CS 3723
 Programming Languages 
   Lisp Internal Representation  
  and Dotted Pairs  


Lisp S-expressions:
  • A lisp S-expression S is defined recursively:
      An S-expression S is either
      • an atom, or
      • a parenthesized list of zero of more S-expressions.


Internal Representation of S-expressions:
  • The internal representation of a Lisp S-expression is in linked list form, and uses a data structure called a lisp cell, which is either an atom (actually a pointer to an atom), or a pair of pointers to lisp cells. These pointers are called the car and cdr pointers. The internal representation is like a binary tree with no data at the internal nodes, but only data at the leaves.

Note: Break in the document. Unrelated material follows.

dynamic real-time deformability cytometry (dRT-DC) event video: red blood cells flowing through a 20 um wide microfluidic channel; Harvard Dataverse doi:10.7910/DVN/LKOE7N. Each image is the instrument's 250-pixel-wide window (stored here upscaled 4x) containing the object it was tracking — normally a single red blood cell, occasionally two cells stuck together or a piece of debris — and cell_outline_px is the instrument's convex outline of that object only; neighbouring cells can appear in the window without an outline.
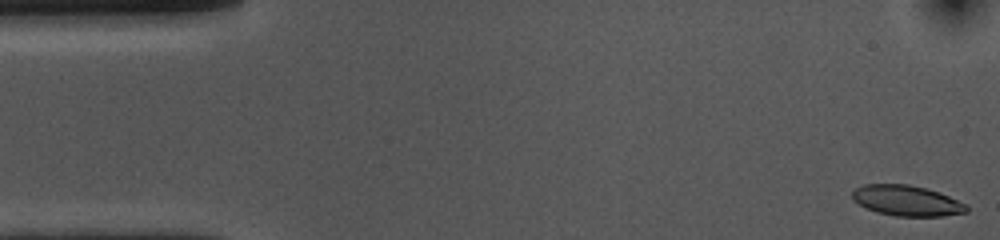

  • Here are some diagrams of internal representations, using lisp cells:

    Lisp Cells: Internal Representation of S-expressions
    S-expression    Internal Representation
    
    
    a:         ---> a
    
    
    nil or (): ---> nil  (actually just a null pointer)
    
    
                  +---+---+
    (a):      --->| o | o-|---> nil
                  +---+---+
                    |
                    v
                    a
    
    
                  +---+---+    +---+---+
    (a b):    --->| o | o-|--->| o | o-|---> nil
                  +---+---+    +---+---+
                    |            |
                    v            v
                    a            b
    
    
                  +---+---+    +---+---+    +---+---+
    (a b c):  --->| o | o-|--->| o | o-|--->| o | o-|---> nil
                  +---+---+    +---+---+    +---+---+
                    |            |            |
                    v            v            v
                    a            b            c
    
    
                      +---+---+    +---+---+    +---+---+
    (a (b c ) d): --->| o | o-|--->| o | o-|--->| o | o-|---> nil
                      +---+---+    +---+---+    +---+---+
                        |            |            |
                        v            |            v
                        a            |            d
                                     |
                                     v
                                   +---+---+    +---+---+
                                   | o | o-|--->| o | o-|---> nil
                                   +---+---+    +---+---+
                                     |            |
                                     v            v
                                     b           c
    

  • Now look at the representation for (a b c) above.
    The main pointer points to the first (leftmost) lisp cell.
    The car pointer of this lisp cell points to a, while the cdr pointer points to (b c).
    Thus (car '(a b c)) is a, and (cdr '(a b c)) is (b c).

  • Now suppose we want to create the result of the expression: (cons 'a '(b c)).
    To do this, take the representations for a and for (b c).
    Create a new lisp cell, stick a pointer to the first representation above in as the car pointer,
    and stick a pointer to the second representation above in as the cdr pointer.
    The result is the representation for (a b c).

  • Above, where ---> nil is written, this really means that the cdr pointer is just an actual null pointer.


Dotted Pair Notation in Lisp:
  • Consider the Lisp expression (cons 'a 'b).
    This looks like it should be an error, but in fact, Lisp gives:

    > (cons 'a 'b)
    (A . B)
    > (car '(a . b))
    A
    > (cdr '(a . b))
    B
    

    This is the dotted pair notation in Lisp, something you haven't seen before.

  • Internally, this is represented as follows:

                  +---+---+
    (a . b):  --->| o | o-|---> b
                  +---+---+
                    |
                    v
                    a
    

  • The dotted pair notation shows the lisp cells more explicitly. Consider the following interactive session in Lisp:

    > '(a . b)
    (A . B)
    > '(a . nil)
    (A)
    > '(a . (b . nil))
    (A B)
    > '(a . (b . (c . nil)))
    (A B C)
    > '(a . ((b . (c . nil)) . (d . nil)))
    (A (B C) D)
    > (cons 'a 'nil)
    (A)
    > (cons 'a (cons 'b 'nil))
    (A B)
    > '(a . ((b . nil) . c))
    (A (B) . C)
    

  • Two points about the dotted notation:
    • There must always be a space between a dot and an atom.
      (Just as there must be a space between two atoms.)
    • In displaying S-expressions, Lisp uses as few dots as possible. (Illustrated especially with the last item above.)

Revision date: 2013-03-05. (Please use ISO 8601, the International Standard Date and Time Notation.)